Note: Paperback includes map, Kindle digital version does not, suggest getting map below.
Before I start, some things need to be explained. My buddy, Dan, and I, you see, we are very smart in the ways of The North. Years of experience with the ice. Why, I saw my first iceberg back in 1965, when I was a green deckhand buying fish on the old Sidney. I started writing books about Alaska in 1975 and I even hired a artist to make this drawing about how dangerous it is to get too close to an iceberg.
For this is the problem: as you can see from the drawing most – like 7/8 of an iceberg is underwater – melting much faster than the part in the air. This means that they can capsize without warning.
So back in 2010 Jacques, my favorite floatplane pilot, flew me down to Harbor Island 90 miles south of Juneau. I was mighty glad to see Dan’s boat. I hadn’t spoken to him for a week; he was bringing his fishing boat up from Petersburg and out of cell phone range. If he wasn’t at the rendevous, I didn’t have plan B. But Jacques slid in for smooth landing and and Dan and I were off for a photo session in the dramatic fjord called Fords Terror, a few hours south.
So at the entrance to Ford’s Terror and was this totally spectacular iceberg, maybe 200 feet long with a graceful arch perhaps 40 feet high, the biggest one I had ever seen: stunning. We assumed, from its position near the entrance to the narrow inner basin that it was grounded: sitting on the bottom, and therefore stable.
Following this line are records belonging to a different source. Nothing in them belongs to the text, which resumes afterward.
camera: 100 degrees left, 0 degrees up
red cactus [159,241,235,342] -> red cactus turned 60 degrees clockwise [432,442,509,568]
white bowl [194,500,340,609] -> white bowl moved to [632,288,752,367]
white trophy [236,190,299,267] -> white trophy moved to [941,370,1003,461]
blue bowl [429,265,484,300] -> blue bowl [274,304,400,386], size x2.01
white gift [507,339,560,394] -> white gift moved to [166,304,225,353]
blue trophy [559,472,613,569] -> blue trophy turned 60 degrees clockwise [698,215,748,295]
Jumping in the small outboard powered inflatible skiff with our cameras, we circled that gorgeous iceberg in awe, stopped the engine and drifted, close to the arch, but not underneath.
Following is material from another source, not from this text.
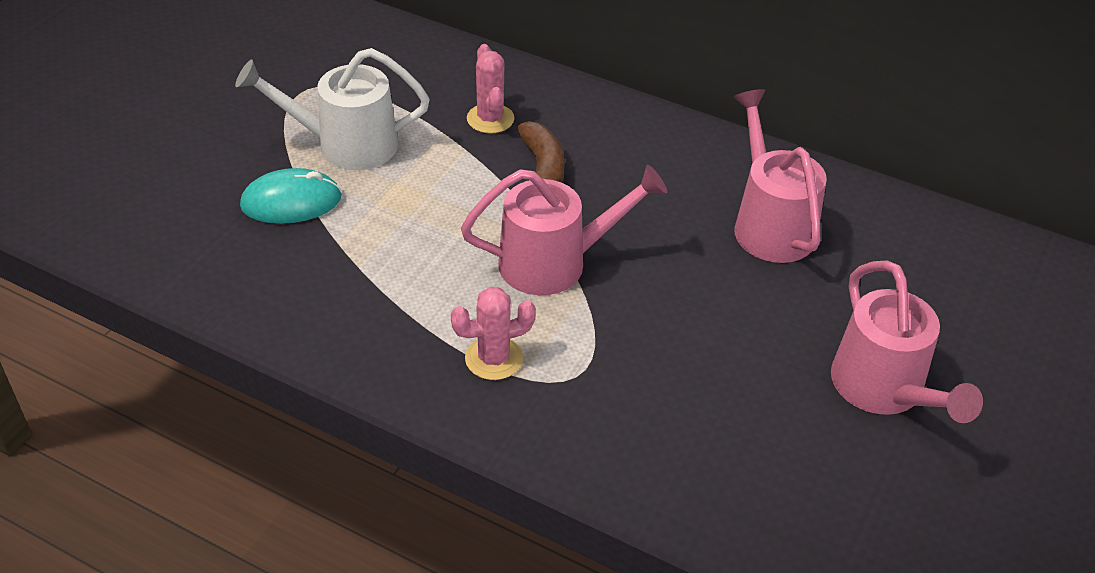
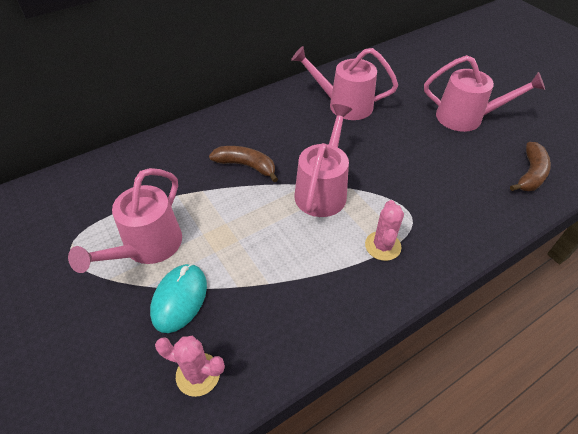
camera: 60 degrees left, 5 degrees up
white watering can [235,48,430,170] -> pink watering can [68,168,182,273]
pink cactus [467,44,514,134] -> pink cactus moved to [155,336,225,397]
none -> brown banana [510,142,551,191]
The blue translucent arch just towered over us, seemingly lit from within. The sea was still, in the distance was the whisper of a waterfall tumbling down the canyon wall: it was magic. Then there was this rumble that we felt through the water more than heard. Dan turned to me with a smile, “The iceberg is talking to us.”
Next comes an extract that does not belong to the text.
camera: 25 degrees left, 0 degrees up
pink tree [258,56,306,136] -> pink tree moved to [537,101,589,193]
Just then the iceberg broke in half at the top of the arch, almost directly over our heads. Our cameras both hanging from our necks, stunned into inaction, we gaped as the nearer half toppled toward us, as if in slow motion, smacking into the water a few feet behind our outboard motor. Only when the other half toppled away from us, and the previously underwater part started to emerge from the water, pushing our inflatable back, rolling water into the boat, did we have the presence of mind to start the motor and dart away, lest an emerging ice projection catch our skiff and flip it.
“OK,” we reassured ourselves afterwards, “what was the worst that could have happened? We’d be in the water, our cameras would be ruined, but we could have flipped the skiff back over, and paddled back (a half mile) to the Sue Anne and warmed up…”
So.. take it from a couple of really experienced guys: don’t get close to icebergs if you are in small craft!